Dilansir dari Yahoo Finance, Jumat (26/1/2024), survei tersebut, yang dilakukan antara 15 Januari hingga 19 Januari, menanyakan 2.000 orang di AS, Inggris, dan Zona Euro tentang pandangan mereka terhadap harga dan volatilitas Bitcoin.
Mata uang kripto terbesar di dunia ini menembus harga di bawah USD 40.000 atau setara Rp 628,6 juta (asumsi kurs Rp 15.827 per dolar AS) sejak Selasa, 23 Januari 2024.
Lebih dari sepertiga orang yang disurvei Deutsche Bank Research berpendapat Bitcoin akan turun di bawah USD 20.000 atau setara Rp 314,3 juta pada akhir Januari, menurut laporan tersebut.
Sekitar 15% orang mengatakan mereka memperkirakan harganya akan berkisar antara USD 40.000 hingga USD 75.000 atau setara Rp 1,1 miliar pada akhir tahun. Kehebohan seputar peluncuran ETF Bitcoin spot yang sangat dinanti-nantikan pada 11 Januari membuat harga Bitcoin menjadi USD 49.000 atau setara Rp 770,2 juta, tertinggi sejak Maret 2022.

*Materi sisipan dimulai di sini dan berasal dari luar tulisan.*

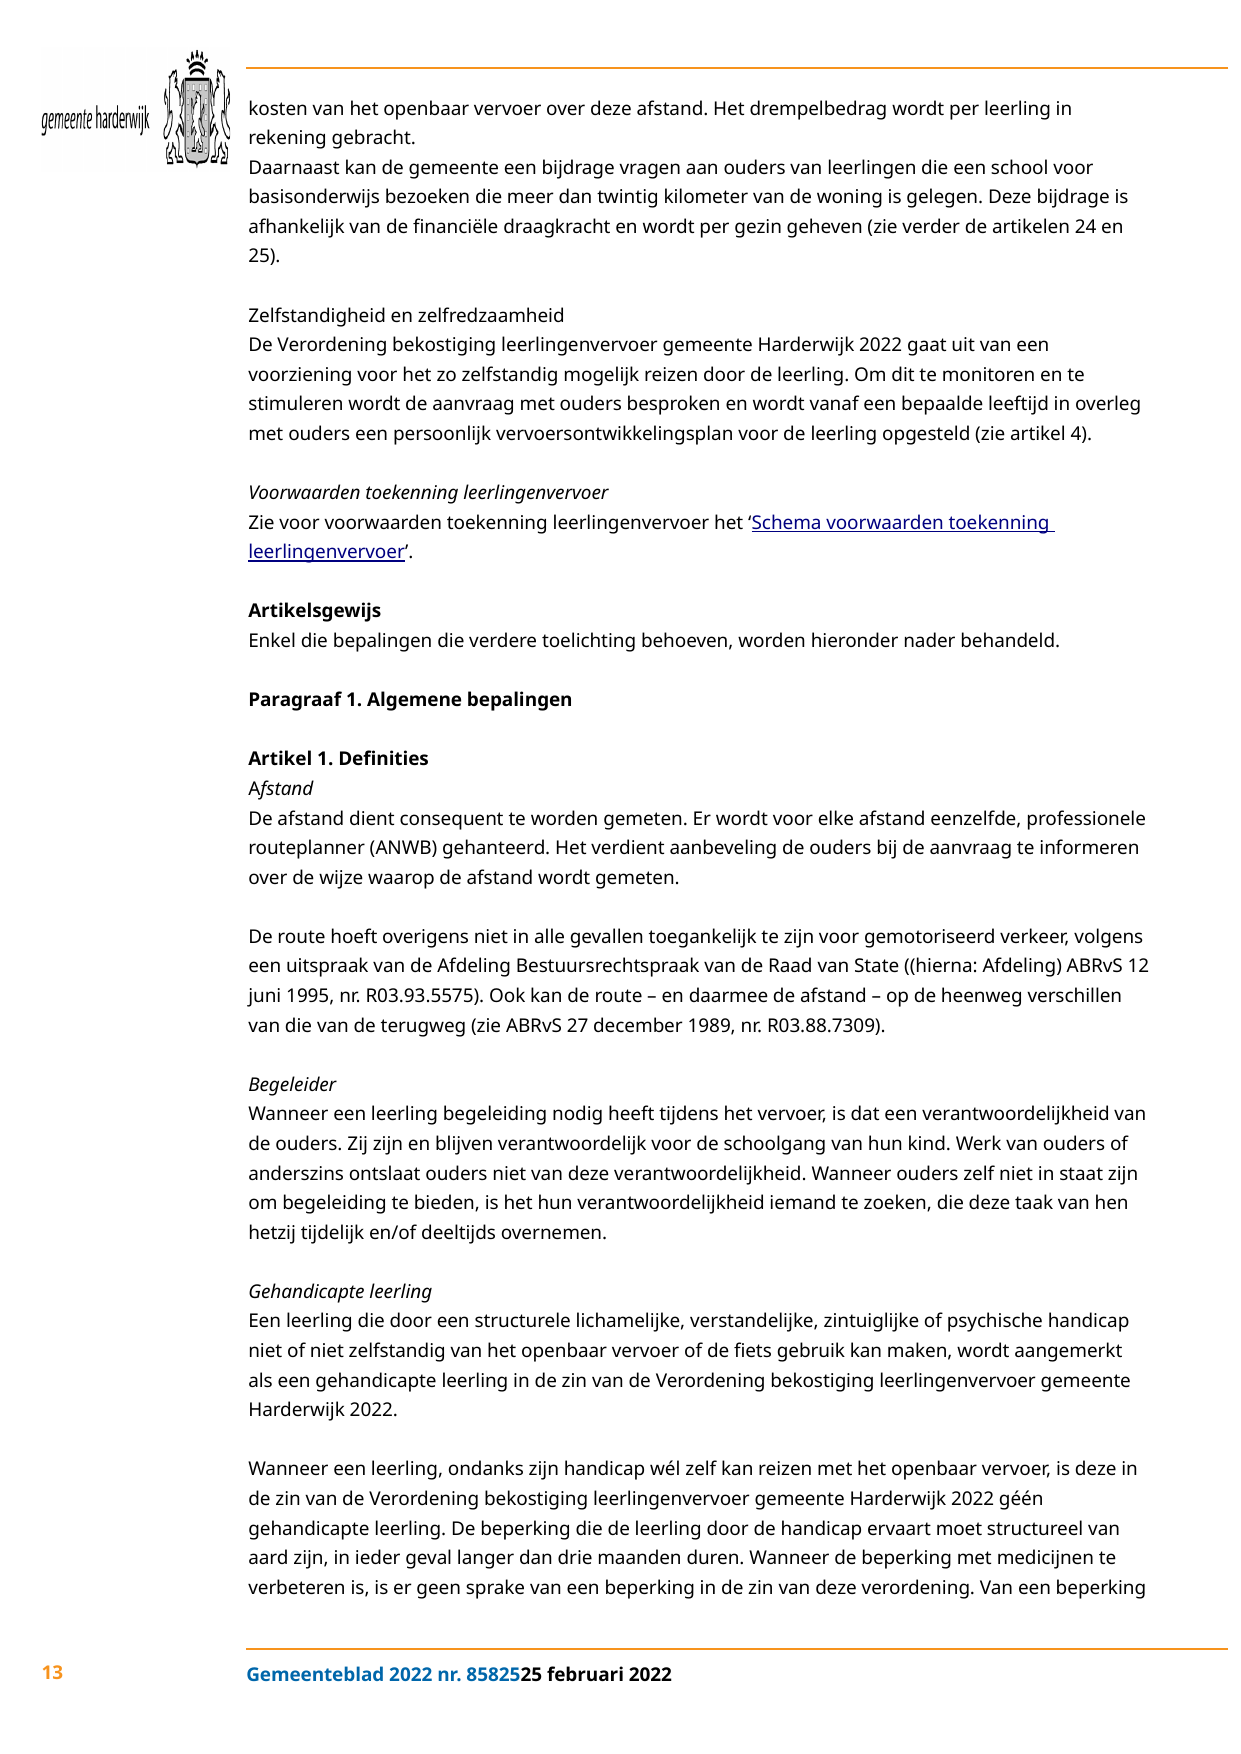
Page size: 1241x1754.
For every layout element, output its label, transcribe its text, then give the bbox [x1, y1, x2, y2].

text Afstand [248, 775, 1152, 801]
text Wanneer een leerling, ondanks zijn handicap wél zelf kan reizen met het openbaar vervoer, is deze in de zin van de Verordening bekostiging leerlingenvervoer gemeente Harderwijk 2022 géén gehandicapte leerling. De beperking die de leerling door de handicap ervaart moet structureel van aard zijn, in ieder geval langer dan drie maanden duren. Wanneer de beperking met medicijnen te verbeteren is, is er geen sprake van een beperking in de zin van deze verordening. Van een beperking [248, 1456, 1152, 1600]
text Zelfstandigheid en zelfredzaamheid [248, 302, 1152, 328]
text Enkel die bepalingen die verdere toelichting behoeven, worden hieronder nader behandeld. [248, 627, 1152, 653]
text Voorwaarden toekenning leerlingenvervoer [248, 479, 1152, 505]
text Zie voor voorwaarden toekenning leerlingenvervoer het ‘Schema voorwaarden toekenning leerlingenvervoer’. [248, 509, 1152, 564]
text Daarnaast kan de gemeente een bijdrage vragen aan ouders van leerlingen die een school voor basisonderwijs bezoeken die meer dan twintig kilometer van de woning is gelegen. Deze bijdrage is afhankelijk van de financiële draagkracht en wordt per gezin geheven (zie verder de artikelen 24 en 25). [248, 154, 1152, 268]
text De route hoeft overigens niet in alle gevallen toegankelijk te zijn voor gemotoriseerd verkeer, volgens een uitspraak van de Afdeling Bestuursrechtspraak van de Raad van State ((hierna: Afdeling) ABRvS 12 juni 1995, nr. R03.93.5575). Ook kan de route – en daarmee de afstand – op de heenweg verschillen van die van de terugweg (zie ABRvS 27 december 1989, nr. R03.88.7309). [248, 923, 1152, 1038]
text Een leerling die door een structurele lichamelijke, verstandelijke, zintuiglijke of psychische handicap niet of niet zelfstandig van het openbaar vervoer of de fiets gebruik kan maken, wordt aangemerkt als een gehandicapte leerling in de zin van de Verordening bekostiging leerlingenvervoer gemeente Harderwijk 2022. [248, 1308, 1152, 1422]
text kosten van het openbaar vervoer over deze afstand. Het drempelbedrag wordt per leerling in rekening gebracht. [248, 95, 1152, 150]
text De Verordening bekostiging leerlingenvervoer gemeente Harderwijk 2022 gaat uit van een voorziening voor het zo zelfstandig mogelijk reizen door de leerling. Om dit te monitoren en te stimuleren wordt de aanvraag met ouders besproken en wordt vanaf een bepaalde leeftijd in overleg met ouders een persoonlijk vervoersontwikkelingsplan voor de leerling opgesteld (zie artikel 4). [248, 331, 1152, 446]
picture [41, 47, 231, 172]
text Begeleider [248, 1071, 1152, 1097]
text Paragraaf 1. Algemene bepalingen [248, 686, 1152, 712]
text Artikelsgewijs [248, 598, 1152, 623]
text Artikel 1. Definities [248, 746, 1152, 771]
text Wanneer een leerling begeleiding nodig heeft tijdens het vervoer, is dat een verantwoordelijkheid van de ouders. Zij zijn en blijven verantwoordelijk voor de schoolgang van hun kind. Werk van ouders of anderszins ontslaat ouders niet van deze verantwoordelijkheid. Wanneer ouders zelf niet in staat zijn om begeleiding te bieden, is het hun verantwoordelijkheid iemand te zoeken, die deze taak van hen hetzij tijdelijk en/of deeltijds overnemen. [248, 1101, 1152, 1245]
text De afstand dient consequent te worden gemeten. Er wordt voor elke afstand eenzelfde, professionele routeplanner (ANWB) gehanteerd. Het verdient aanbeveling de ouders bij de aanvraag te informeren over de wijze waarop de afstand wordt gemeten. [248, 805, 1152, 890]
text Gehandicapte leerling [248, 1278, 1152, 1304]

Sejak saat itu aksi jual besar-besaran terjadi yang membuat harga aset turun lebih dari 20%, menjadi sekitar USD 39.000 atau setara Rp 613 juta pada Selasa.
ETF Bitcoin spot baru diharapkan memperluas pelembagaan aset digital tertua, menurut analis laporan Marion Laboure dan Cassidy Ainsworth-Grace. Namun, mayoritas aliran ETF berasal dari investor ritel, menurut laporan tersebut.
Harga Bitcoin Anjlok 20% Sejak Peluncuran ETF Bitcoin Spot
Sebelumnya diberitakan, Bitcoin telah anjlok hampir 20% sejak peluncuran ETF Bitcoin Spot pada 11 Januari karena investor menjadi lebih berhati-hati terhadap potensi dampak produk tersebut.
Bitcoin sempat melonjak menjadi USD 49.021 atau setara Rp 767,4 juta (asumsi kurs Rp 15.655 per dolar AS) pada hari pertama ETF Bitcoin Spot diluncurkan.
Dilansir dari Yahoo Finance, Selasa (23/1/2024), tetapi pada Selasa, 23 Januari 2024, harga Bitcoin turun ke level USD 39.718 atau setara Rp 621,8 juta.
Sembilan dana spot Bitcoin baru di AS mulai diperdagangkan pada 11 Januari, iShares Bitcoin Trust milik BlackRock dan Fidelity Wise Origin Bitcoin Fund mengumpulkan sebagian besar arus masuk, sementara USD 2,8 miliar atau setara Rp 43,8 triliun keluar dari dana Grayscale.
Salah satu penyebab keluarnya dana dari Grayscale adalah properti pertukaran kripto FTX yang bangkrut, melepaskan sebagian besar sahamnya di Grayscale. Namun Pelepasan oleh FTX berpotensi menghilangkan kelebihan pasokan, menunjukkan tekanan jual yang kuat dari GBTC akan segera mereda.
Selain itu, selama dua minggu terakhir, Bitcoin telah ditantang oleh kondisi makro yang lebih ketat dibuktikan dengan kenaikan suku bunga dan penguatan dolar dan tekanan jual yang signifikan dari para pedagang yang melepaskan posisi arbitrase GBTC mereka bersama dengan aset kebangkrutan FTX.
Bitcoin melonjak hampir 160% tahun lalu, mengungguli aset tradisional seperti saham, di tengah spekulasi ETF akan mengkatalisasi adopsi kripto yang lebih luas oleh investor institusi dan individu. Token tersebut telah mengalami kemunduran sejak pergantian tahun dan tertinggal di pasar global.
Token seperti Ether dan BNB juga mengalami kesulitan bersama dengan Bitcoin, aset digital terbesar.